- _Source material_:
● ● ●
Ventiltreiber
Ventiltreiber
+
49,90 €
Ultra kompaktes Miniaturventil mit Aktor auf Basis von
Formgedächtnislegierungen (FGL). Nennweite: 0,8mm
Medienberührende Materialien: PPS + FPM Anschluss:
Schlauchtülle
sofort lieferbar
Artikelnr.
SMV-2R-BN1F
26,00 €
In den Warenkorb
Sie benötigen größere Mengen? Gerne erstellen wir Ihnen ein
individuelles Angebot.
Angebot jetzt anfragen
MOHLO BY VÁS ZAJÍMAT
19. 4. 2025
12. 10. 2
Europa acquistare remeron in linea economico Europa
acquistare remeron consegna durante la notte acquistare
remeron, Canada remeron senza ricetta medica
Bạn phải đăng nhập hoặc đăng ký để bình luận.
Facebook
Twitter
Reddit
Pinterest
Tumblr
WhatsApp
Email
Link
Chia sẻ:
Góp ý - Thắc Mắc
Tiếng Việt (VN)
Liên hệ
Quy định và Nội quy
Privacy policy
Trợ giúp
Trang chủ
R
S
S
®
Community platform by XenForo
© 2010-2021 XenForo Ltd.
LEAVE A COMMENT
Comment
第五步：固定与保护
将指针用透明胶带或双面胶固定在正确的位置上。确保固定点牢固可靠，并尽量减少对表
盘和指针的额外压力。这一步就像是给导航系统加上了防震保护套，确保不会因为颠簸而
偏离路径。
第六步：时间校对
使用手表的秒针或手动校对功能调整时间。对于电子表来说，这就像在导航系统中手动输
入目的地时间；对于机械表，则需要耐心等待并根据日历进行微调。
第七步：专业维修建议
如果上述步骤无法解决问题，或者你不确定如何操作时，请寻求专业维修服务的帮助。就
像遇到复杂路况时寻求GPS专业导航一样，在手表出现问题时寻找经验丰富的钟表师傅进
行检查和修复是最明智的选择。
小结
● ● ●
- _What you should do_:
Say how many lines in the records include the string "acquistare", giving the figure by itself.

- _Answer below_:
2